A strangely painful-sounding title, wouldn’t you say? I’m a bit worried how this will turn out, but I promise you won’t end up with a wedgie or a splint as a result of reading it.
Top and tail blocks
The end blocks hold the two halves of the soundbox together. They are important for the structural integrity of the guitar, particularly the top block that has to absorb the stress of the neck joint under string tension of around 70kg weight. It has to be a substantial chunk of wood accurately fitted to the soundboard, sides and back. That 70kg weight is another reason I like laminated top linings – imagine an adult man standing on the end of the guitar.
I make mine from two blocks of Niugini Rosewood joined at right angles and pinned vertically with two 9mm dowels, all held with Titebond glue. The reason for the shape is that the guitar will have a bolt-on-bolt-off neck, so there needs to be space for horizontal and vertical bolts to land. (In this picture the guitar is resting in sanding dish because I am profiling the bottom edge to the right curvature before fitting the side splints and the linings.)
The front face of the block is shaped to fit by temporarily taking the sides out of the construction mould and sticking some adhesive backed sandpaper where the block will land. The block then gets sanded to an exact fit – and I do the same with the tail block before putting the two half sides back into the mould.

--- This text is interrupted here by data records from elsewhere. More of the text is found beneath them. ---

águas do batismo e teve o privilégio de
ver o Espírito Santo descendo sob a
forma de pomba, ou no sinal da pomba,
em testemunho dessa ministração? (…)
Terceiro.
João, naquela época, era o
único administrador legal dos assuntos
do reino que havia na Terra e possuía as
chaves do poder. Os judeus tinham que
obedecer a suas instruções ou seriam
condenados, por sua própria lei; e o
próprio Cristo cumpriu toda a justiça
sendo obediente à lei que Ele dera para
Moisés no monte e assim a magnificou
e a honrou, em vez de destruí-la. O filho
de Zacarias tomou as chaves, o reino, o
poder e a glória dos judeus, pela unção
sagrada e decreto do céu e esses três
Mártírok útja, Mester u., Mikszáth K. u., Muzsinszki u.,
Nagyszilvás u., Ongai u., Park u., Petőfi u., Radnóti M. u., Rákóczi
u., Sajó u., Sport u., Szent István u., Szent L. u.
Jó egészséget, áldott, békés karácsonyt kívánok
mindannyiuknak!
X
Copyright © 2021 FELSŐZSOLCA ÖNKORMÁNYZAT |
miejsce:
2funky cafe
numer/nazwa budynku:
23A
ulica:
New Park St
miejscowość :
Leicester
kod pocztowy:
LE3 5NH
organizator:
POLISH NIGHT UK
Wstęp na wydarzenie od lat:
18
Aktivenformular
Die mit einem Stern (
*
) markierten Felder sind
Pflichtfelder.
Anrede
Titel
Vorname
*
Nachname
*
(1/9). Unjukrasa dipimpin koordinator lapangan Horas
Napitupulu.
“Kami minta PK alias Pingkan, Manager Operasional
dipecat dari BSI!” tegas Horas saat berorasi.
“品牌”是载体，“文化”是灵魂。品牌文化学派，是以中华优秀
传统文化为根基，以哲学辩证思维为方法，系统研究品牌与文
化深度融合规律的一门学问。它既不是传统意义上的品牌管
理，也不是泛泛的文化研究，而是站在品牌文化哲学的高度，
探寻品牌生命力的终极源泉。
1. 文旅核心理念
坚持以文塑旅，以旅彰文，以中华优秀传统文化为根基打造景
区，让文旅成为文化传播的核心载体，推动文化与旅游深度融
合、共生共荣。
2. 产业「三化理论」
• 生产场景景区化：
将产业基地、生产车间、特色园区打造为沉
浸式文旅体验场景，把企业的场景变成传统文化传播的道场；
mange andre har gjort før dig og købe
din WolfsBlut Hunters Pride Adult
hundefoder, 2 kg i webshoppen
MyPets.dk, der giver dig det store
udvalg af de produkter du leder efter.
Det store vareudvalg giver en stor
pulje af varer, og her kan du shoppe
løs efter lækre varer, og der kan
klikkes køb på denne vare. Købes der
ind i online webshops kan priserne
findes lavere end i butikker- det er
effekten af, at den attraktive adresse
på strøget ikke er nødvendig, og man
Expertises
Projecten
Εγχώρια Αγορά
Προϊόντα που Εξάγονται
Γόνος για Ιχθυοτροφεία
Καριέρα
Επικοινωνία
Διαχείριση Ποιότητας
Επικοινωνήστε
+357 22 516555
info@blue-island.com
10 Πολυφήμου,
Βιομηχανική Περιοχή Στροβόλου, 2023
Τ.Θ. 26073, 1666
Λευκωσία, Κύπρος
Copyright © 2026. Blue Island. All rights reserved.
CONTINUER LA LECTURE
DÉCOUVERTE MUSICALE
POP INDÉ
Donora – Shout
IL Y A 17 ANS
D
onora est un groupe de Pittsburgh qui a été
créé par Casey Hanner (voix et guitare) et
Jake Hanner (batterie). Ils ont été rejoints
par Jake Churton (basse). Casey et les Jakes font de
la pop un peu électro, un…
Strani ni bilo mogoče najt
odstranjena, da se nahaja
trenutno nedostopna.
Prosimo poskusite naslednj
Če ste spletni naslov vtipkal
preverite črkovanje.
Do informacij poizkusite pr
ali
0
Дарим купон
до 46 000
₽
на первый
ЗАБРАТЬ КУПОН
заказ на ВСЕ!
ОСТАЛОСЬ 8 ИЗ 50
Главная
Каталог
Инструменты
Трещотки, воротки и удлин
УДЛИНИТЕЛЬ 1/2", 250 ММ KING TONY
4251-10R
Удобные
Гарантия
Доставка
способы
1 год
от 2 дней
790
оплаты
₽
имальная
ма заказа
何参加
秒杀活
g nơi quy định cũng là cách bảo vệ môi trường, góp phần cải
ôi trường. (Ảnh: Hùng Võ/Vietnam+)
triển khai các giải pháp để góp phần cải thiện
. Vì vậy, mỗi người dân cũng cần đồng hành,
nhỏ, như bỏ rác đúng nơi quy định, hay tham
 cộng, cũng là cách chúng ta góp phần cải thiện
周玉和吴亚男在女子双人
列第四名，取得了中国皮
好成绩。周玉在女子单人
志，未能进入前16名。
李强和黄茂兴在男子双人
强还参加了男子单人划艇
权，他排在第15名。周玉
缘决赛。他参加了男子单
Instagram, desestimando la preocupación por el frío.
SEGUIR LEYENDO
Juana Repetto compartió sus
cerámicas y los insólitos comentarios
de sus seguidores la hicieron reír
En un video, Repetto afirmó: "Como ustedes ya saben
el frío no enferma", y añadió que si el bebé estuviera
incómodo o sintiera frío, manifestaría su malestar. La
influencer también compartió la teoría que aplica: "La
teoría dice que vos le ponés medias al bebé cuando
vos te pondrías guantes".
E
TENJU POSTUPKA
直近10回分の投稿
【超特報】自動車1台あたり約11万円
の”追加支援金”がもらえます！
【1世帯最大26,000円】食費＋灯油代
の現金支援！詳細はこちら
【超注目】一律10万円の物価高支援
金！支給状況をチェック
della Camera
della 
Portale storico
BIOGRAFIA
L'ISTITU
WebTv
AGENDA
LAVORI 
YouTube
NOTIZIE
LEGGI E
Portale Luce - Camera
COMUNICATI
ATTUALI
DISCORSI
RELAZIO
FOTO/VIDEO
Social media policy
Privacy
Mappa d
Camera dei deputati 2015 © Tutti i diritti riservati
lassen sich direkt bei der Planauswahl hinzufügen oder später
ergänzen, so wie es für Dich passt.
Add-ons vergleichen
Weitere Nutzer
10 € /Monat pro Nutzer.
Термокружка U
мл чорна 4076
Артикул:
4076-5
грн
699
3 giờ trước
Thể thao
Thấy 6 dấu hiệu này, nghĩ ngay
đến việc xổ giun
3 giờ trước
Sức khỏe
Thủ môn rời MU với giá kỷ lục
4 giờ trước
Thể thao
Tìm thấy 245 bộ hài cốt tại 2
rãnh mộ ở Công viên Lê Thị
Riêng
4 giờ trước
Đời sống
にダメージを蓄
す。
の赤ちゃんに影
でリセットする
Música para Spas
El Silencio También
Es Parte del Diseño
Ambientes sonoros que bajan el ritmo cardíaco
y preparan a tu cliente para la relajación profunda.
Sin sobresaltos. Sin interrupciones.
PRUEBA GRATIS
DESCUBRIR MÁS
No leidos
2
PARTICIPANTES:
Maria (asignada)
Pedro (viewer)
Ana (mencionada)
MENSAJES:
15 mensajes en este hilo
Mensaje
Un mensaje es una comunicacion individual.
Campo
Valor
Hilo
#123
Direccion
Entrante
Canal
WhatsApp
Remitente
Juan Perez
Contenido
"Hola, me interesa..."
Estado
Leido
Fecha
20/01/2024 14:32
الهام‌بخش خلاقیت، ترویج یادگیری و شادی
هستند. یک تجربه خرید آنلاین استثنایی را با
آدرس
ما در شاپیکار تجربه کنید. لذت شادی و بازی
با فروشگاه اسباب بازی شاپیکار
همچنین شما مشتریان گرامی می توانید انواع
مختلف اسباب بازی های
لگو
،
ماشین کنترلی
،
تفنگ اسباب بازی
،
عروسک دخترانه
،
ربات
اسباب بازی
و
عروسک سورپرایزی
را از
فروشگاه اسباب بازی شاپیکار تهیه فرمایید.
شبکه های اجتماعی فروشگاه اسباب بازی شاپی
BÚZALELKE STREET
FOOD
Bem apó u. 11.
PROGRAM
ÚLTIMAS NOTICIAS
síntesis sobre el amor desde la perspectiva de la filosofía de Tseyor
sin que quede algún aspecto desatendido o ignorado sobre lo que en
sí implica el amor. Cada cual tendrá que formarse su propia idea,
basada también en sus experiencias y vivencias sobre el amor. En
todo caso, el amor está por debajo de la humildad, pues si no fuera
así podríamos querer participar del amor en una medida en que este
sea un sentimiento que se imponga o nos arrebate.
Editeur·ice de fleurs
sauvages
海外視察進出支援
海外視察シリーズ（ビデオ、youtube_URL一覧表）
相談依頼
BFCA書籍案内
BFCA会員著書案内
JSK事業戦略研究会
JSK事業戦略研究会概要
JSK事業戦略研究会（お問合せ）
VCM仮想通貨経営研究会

Both blocks then need to have a channel cut into them to fit the 18x6mm top linings. Some careful shaping is needed to get a good fit, because of course the linings have a subtle curve to them. When there’s a good fit I glue them both in place with firm clamping.
The tail block will have to support the strap button and the jack for the pickup, so again I laminate it up out of four 4mm thick pieces with grain crossed to stop it splitting if the guitar is ever dropped on its end.
In this picture you can clearly see the notches in the top lining waiting for the side splints.
The tail wedge
It’s customary to cut away the sides where they join at the tail and replace them with a nicely-contrasting wedge of wood – here I’ve used blackwood. To get a good fit. I make the wedge first, clamp it to the guitar and carefully cut into the sides, and then remove the waste with a chisel. The subtle shape means the when you tap the wedge into place it fits very tightly for a hardly-visible joint.
Profiling the back edge
Once the tail wedge is in and trimmed off, I profile the bottom edge of the soundbox before I glue in the side splints (in all the pictures so far, the guitar is resting in the 20′ radius sanding dish). No matter how hard I try, somehow the sides never match the designed profile and I have to adjust them.
The side splints in a guitar are small strips of wood glued vertically to the sides between the soundboard and the back. They reinforce the side panels by crossing the grain to stop splitting, and they add extra rigidity. They are quite important, as Gore and Gilet point out, because when a guitar is played, at the simplest level of analysis the soundboard and the soundbox necessarily move out of phase with each other. The more rigid the soundbox back and sides are – that is, the more the behave like a single unit – the more efficiently the soundboard can vibrate.
So I take my splints seriously now, where before I used to slap in a few little matchsticks made from scrap spruce and move on. I now laminate them from hardwood and notch them carefully into the top and bottom linings. I make them from three 2mm laminations of leftover Blackwood, so they’ll be the same 6mm thickness as the top linings. They’re 9mm wide, and carefully shaped to fit the curvature of the sides.
It’s much easier to fit the splints a bit over-long, then trim them with a saw to match the depth of the side panels – otherwise you’re left sanding end grain when doing the final profiling of the back.
FITTING THE KERFED LININGS
The last task before fitting the back panel is to install the kerfed lings. I fit them by bending a length of the lining around the curve between each side splint, mark the length, and cut the length off with a bandsaw. If they’re cut slightly overlength you can fit them exactly by sanding the ends.
Each piece is glued in, and they need to be clamped. I use spring clothes pegs, with the odd more powerful small spring clamp when needed.
The thing to look for here is that the lining fits well against the sides. Because you’ll be working with the soundbox face down, you can sometimes get an unpleasant shock when it’s all finished – you proudly turn it the right way up and find the top edges of the linings are standing slightly away from the sides.
With a bit more work in the sanding dish the linings and the ends of the side splints will be profiled exactly to mate up with the back plate when it’s ready to fit.